** Opening MATERIAL PROVIDED block **
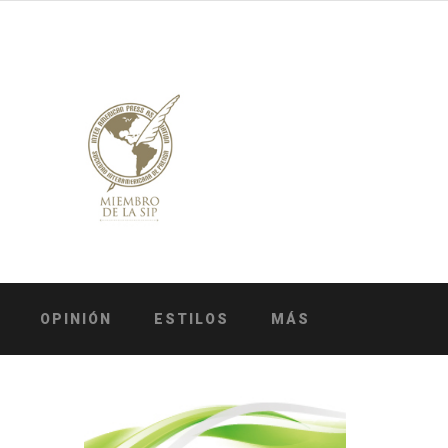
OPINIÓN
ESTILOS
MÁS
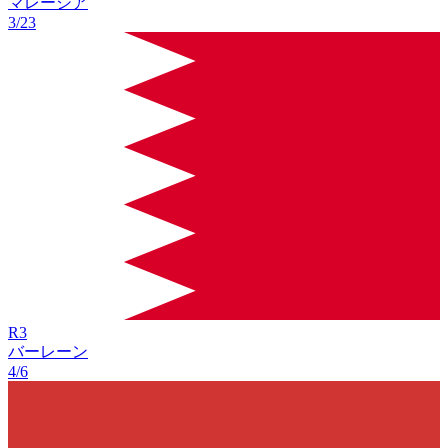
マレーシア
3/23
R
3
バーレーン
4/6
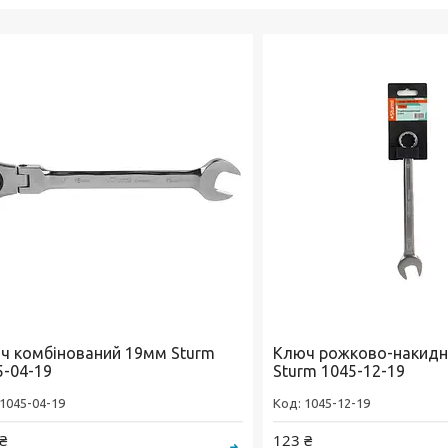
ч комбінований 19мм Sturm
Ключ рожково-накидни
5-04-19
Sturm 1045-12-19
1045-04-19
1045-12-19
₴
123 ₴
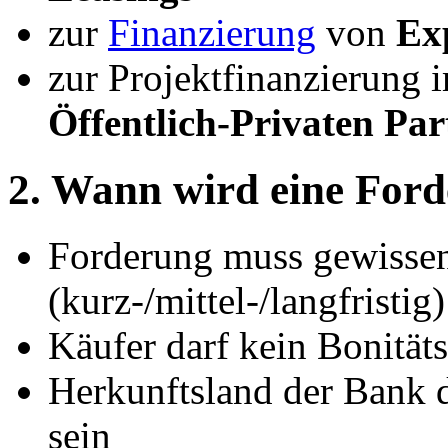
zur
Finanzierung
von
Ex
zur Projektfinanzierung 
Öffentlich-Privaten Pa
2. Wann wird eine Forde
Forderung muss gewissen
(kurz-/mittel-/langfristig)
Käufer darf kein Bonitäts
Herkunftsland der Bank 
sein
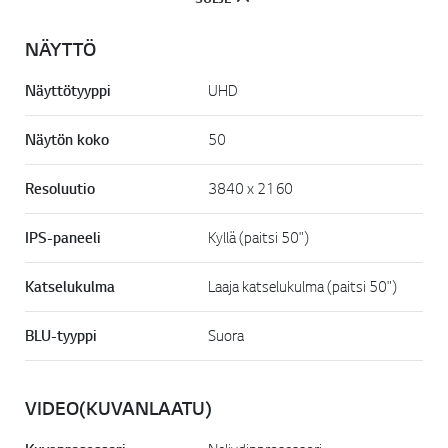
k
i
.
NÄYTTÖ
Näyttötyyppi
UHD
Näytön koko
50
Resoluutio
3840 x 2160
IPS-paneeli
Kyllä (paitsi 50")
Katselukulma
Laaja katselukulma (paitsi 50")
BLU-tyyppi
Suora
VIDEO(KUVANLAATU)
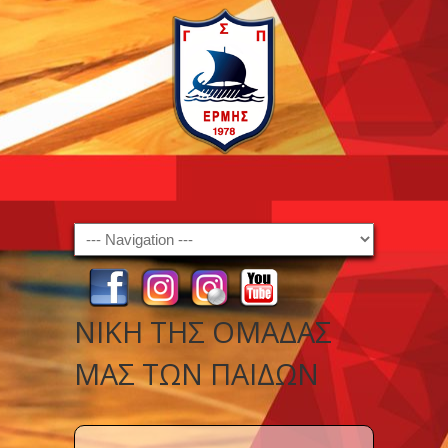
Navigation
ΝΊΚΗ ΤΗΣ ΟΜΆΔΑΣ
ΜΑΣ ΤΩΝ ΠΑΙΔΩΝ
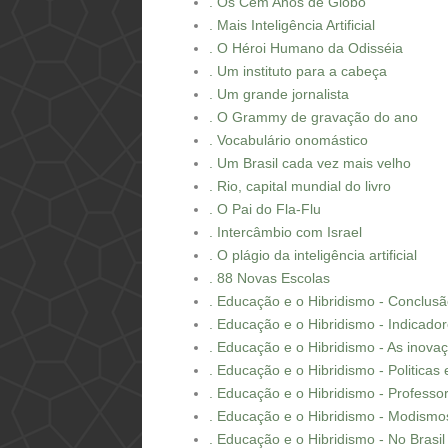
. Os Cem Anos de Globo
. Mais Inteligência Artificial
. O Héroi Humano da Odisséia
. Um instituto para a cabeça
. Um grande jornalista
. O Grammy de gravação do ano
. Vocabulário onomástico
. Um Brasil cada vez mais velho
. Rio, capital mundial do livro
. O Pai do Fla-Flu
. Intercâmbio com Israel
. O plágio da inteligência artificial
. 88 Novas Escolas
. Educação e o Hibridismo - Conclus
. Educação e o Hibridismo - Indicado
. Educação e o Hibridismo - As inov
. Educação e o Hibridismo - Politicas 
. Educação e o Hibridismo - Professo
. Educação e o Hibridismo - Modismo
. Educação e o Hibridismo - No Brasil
** Closing MATERIAL PROVIDED block **
** Opening MATERIAL PROVIDED block **
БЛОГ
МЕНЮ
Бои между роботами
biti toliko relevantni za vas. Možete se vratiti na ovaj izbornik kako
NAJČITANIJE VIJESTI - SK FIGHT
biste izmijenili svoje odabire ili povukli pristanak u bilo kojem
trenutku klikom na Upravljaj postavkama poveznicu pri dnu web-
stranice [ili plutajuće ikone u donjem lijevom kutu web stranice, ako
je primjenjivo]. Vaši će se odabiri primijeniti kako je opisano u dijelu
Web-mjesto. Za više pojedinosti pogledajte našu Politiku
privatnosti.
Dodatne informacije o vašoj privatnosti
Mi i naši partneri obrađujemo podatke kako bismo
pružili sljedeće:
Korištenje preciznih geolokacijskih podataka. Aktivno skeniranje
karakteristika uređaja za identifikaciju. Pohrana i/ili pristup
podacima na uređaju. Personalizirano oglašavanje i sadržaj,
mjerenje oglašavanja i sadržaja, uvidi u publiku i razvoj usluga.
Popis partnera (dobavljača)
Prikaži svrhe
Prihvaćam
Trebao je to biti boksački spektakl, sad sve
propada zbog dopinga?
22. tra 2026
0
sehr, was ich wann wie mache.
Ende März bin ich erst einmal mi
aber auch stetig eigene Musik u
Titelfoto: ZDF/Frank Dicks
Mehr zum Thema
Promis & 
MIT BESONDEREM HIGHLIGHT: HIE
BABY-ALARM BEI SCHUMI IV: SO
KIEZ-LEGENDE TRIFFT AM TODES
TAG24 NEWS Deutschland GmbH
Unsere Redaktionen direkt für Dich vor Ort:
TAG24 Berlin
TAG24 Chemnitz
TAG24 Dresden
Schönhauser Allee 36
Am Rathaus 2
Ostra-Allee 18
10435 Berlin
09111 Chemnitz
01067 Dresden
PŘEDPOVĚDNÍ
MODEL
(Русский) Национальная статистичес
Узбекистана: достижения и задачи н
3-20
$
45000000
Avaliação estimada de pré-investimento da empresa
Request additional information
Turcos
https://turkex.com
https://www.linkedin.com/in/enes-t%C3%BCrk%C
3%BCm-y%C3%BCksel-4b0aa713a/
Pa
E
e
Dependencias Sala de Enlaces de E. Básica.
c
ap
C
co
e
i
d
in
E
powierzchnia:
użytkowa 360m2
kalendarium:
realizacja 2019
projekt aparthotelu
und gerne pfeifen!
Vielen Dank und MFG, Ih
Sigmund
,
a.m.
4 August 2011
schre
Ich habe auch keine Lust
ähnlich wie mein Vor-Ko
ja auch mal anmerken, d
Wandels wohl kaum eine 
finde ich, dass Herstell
** Closing MATERIAL PROVIDED block **
- **WHAT YOU HAVE TO DO**
Would you restate, exactly and with no pictures, the lines of the entries above from the one containing "ΜΑΣ ΤΩΝ ΠΑΙΔΩΝ" through the one containing "- No Brasil"?

- **WRITTEN SOLUTION**
ΜΑΣ ΤΩΝ ΠΑΙΔΩΝ
. Os Cem Anos de Globo
. Mais Inteligência Artificial
. O Héroi Humano da Odisséia
. Um instituto para a cabeça
. Um grande jornalista
. O Grammy de gravação do ano
. Vocabulário onomástico
. Um Brasil cada vez mais velho
. Rio, capital mundial do livro
. O Pai do Fla-Flu
. Intercâmbio com Israel
. O plágio da inteligência artificial
. 88 Novas Escolas
. Educação e o Hibridismo - Conclus
. Educação e o Hibridismo - Indicado
. Educação e o Hibridismo - As inov
. Educação e o Hibridismo - Politicas 
. Educação e o Hibridismo - Professo
. Educação e o Hibridismo - Modismo
. Educação e o Hibridismo - No Brasil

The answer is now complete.